A general scheme illustrating the potential mechanistic pathway of Notch signaling in the pathogenesis of pulmonary fibrosis. The current study demonstrates that Notch3 is upregulated in fibroblasts and promotes myofibroblast transformation and survival, which is involved in excessive collagen deposition in the lung parenchyma. Black arrows highlight positive regulation. Perpendicular line highlights negative regulation. Dll = Delta-like ligand; Jag = Jagged ligand; Maml = mastermind-like protein; NICD = the intracellular domain of the Notch protein; ON = transcriptional activation; P300 = histone acetyltransferase p300; Rbp = recombination signal binding protein.
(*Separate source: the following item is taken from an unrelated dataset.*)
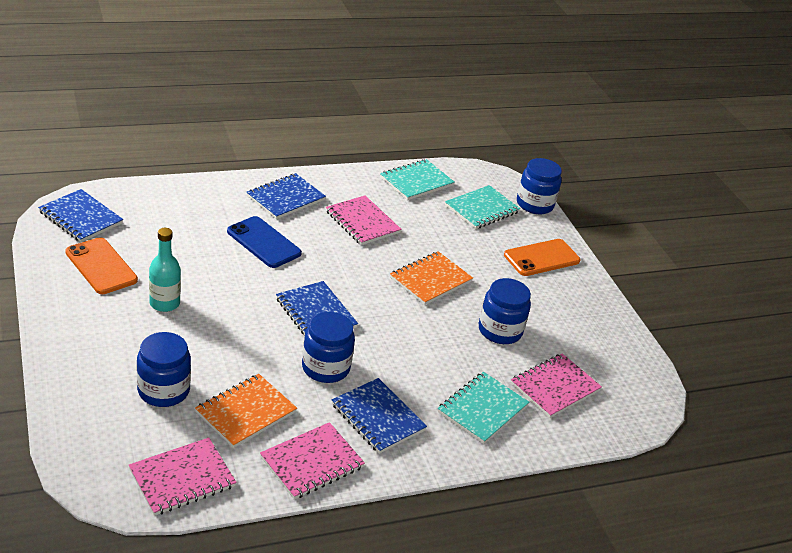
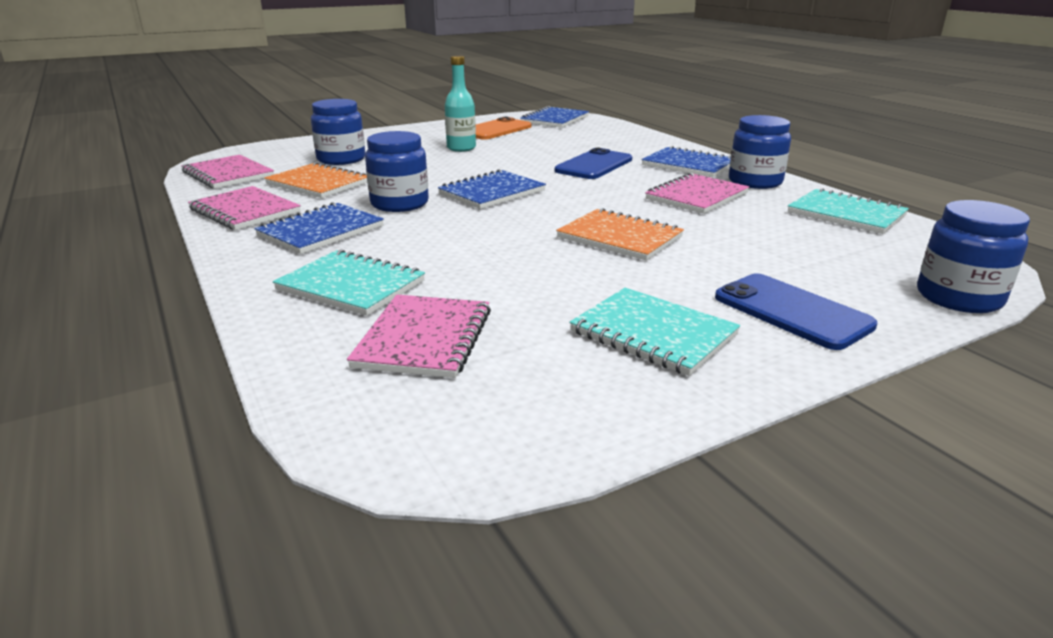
camera: 85 degrees right, 10 degrees down
turquoise notebook [445,185,521,229] -> turquoise notebook moved to [569,288,740,376]
blue jar [479,278,531,344] -> blue jar moved to [729,115,791,189]
orange phone [504,239,580,276] -> blue phone [715,273,878,350]
pink notebook [511,353,602,418] -> pink notebook turned 60 degrees clockwise [347,295,491,378]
In this issue of the Journal, Vera and colleagues (pp. 465–476) describe studies uncovering a pathogenic role for Notch3 in fibroblast activation and pulmonary fibrosis (12). They demonstrate that Notch3 amounts are elevated during bleomycin-induced pulmonary fibrosis and that active forms of Notch3 are coexpressed by αSMA-positive myofibroblasts in both mice and humans. They employed Notch3 knockout mice to delineate the role of Notch3 in pulmonary fibrosis. In the absence of Notch3, the lungs were protected from bleomycin-induced pulmonary fibrosis, and very few myofibroblasts were observed in comparison with control fibrotic lungs. In addition, they show that Notch3 deficiency in fibrotic fibroblasts leads to apoptotic events in vitro; this suggests Notch3 has a role in the pathogenesis of IPF. In another independent study, elevated levels of Notch1 were identified in IPF tissues that promoted myofibroblast transformation (13). The importance of the Notch pathway in myofibroblast differentiation was shown in a study by Xu and colleagues in which the canonical Notch pathway was disrupted. After this disruption, the expression of αSMA in mesenchymal cells, which is required for alveogenesis during lung development, was inhibited (14). Similarly, in vitro and in vivo studies have suggested that Notch signaling augments the differentiation of fibroblasts to myofibroblasts (15). Notably, mesenchymal-specific deletion of Notch1 attenuated pulmonary fibrosis in vivo that was associated with decreased myofibroblast transformation and a decrease in collagen production in the lungs (5). Likewise, in response to injury, Notch3 levels were shown to increase in PDGFRβ+ fibroblasts that are distinct from pericytes, as shown by single-cell analysis (16). However, more preclinical studies should be performed to delineate the mechanisms underlying the upregulation of the active form of Notch receptors, and their target genes, with respect to myofibroblast differentiation. Nevertheless, a growing body of evidence has emerged suggesting that a Notch signaling cascade, including Notch 1 and 3, positively regulates fibroblast activation and pulmonary fibrosis in vivo (Figure 1). Thus, the members of the Notch signaling pathway are legitimate therapeutic targets that, when blocked, may inhibit fibroblast activation and pulmonary fibrosis.